Most children are able to go home five to seven days after the surgery. To be released, they must have a normal temperature and be able to eat and drink. They must also be able to take pain medication orally.
What can I expect after surgery?
After the liver transplant surgery, the surgeon will place a tube in your child’s nose that goes to their stomach. This tube drains fluid and prevents them from vomiting. You will also see a large incision on their belly, covered by a bandage, as well as a small drainage tube. The tube allows fluid to drain out of their body as they heal.

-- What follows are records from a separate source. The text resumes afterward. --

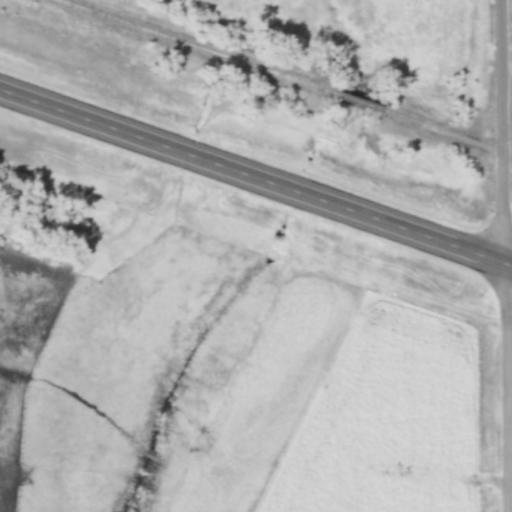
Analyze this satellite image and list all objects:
railway: (196, 47)
railway: (356, 102)
railway: (446, 132)
road: (255, 176)
road: (505, 255)
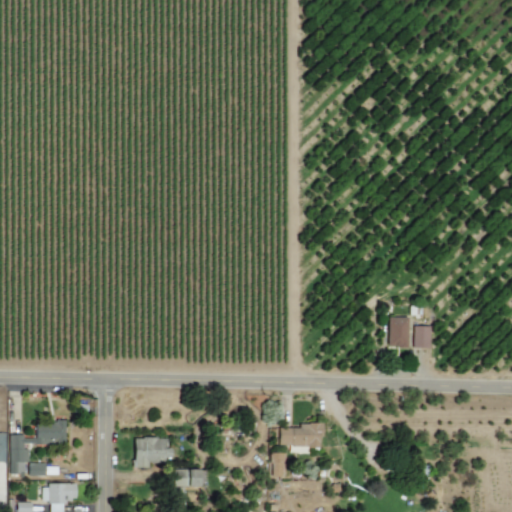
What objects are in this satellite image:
building: (394, 332)
building: (418, 337)
road: (256, 377)
building: (298, 435)
road: (106, 442)
building: (30, 443)
building: (145, 451)
building: (1, 459)
building: (273, 464)
building: (33, 469)
building: (184, 477)
building: (54, 495)
building: (20, 506)
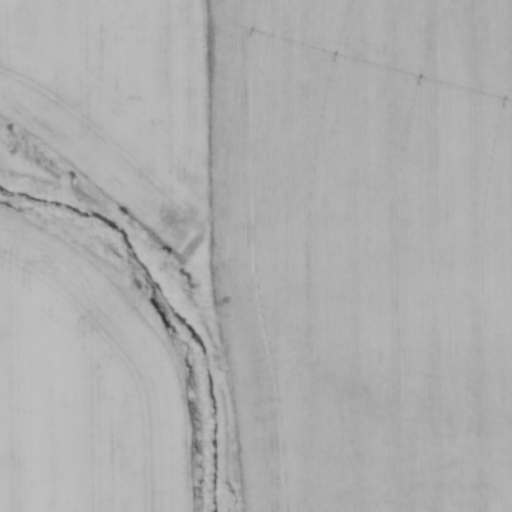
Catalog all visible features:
river: (167, 305)
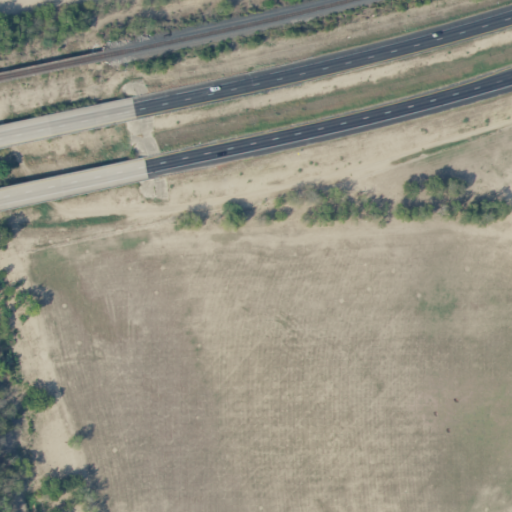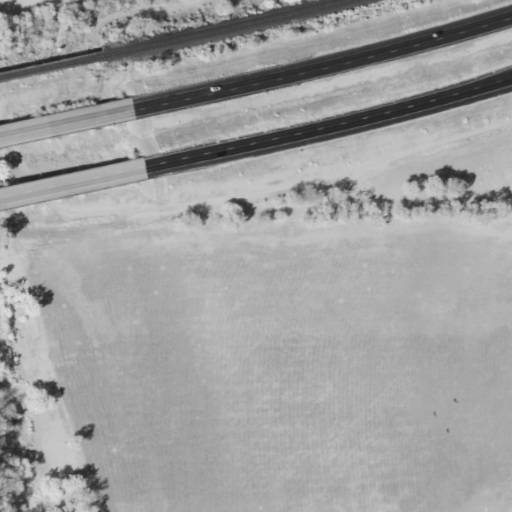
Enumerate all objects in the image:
railway: (222, 29)
railway: (51, 65)
road: (320, 67)
road: (63, 121)
road: (327, 126)
road: (70, 182)
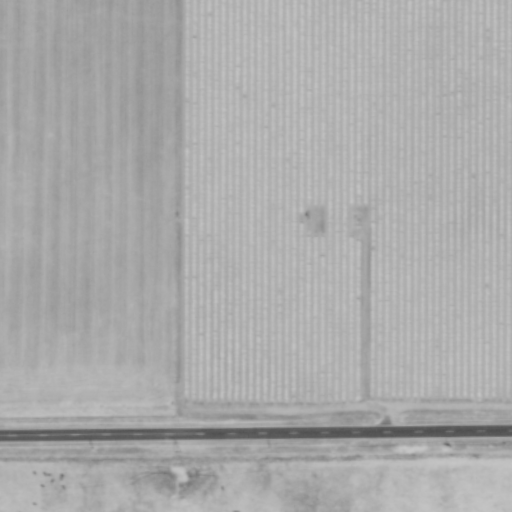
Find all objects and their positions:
road: (256, 432)
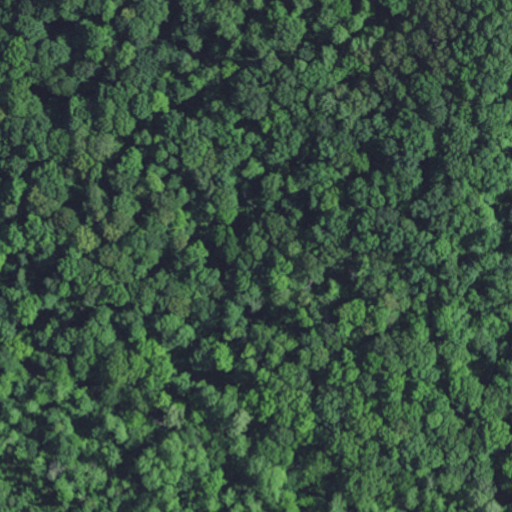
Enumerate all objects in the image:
road: (214, 419)
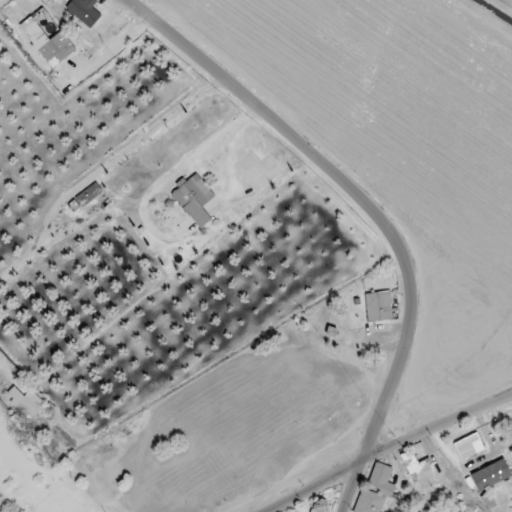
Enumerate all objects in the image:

While their intestines heal, the child will not be able to eat for several days. They will receive sugar water through an IV, where nurses will also administer pain medication.
After three to four days, most children are well enough to have the tubes removed and eat on their own. While they will be in a hospital gown at first, you are welcome to bring their favorite soft pajamas or clothes to keep them comfortable as they heal. Soft toys, blankets, and stuffed animals are also permitted.
Once you are home, your doctor will instruct you to closely monitor the child’s bowel movements. They should gradually change from light and clay-colored to a darker green or yellow color over the course of about two weeks. This indicates that the surgery was successful, and that bile is effectively moving from the liver to the intestines.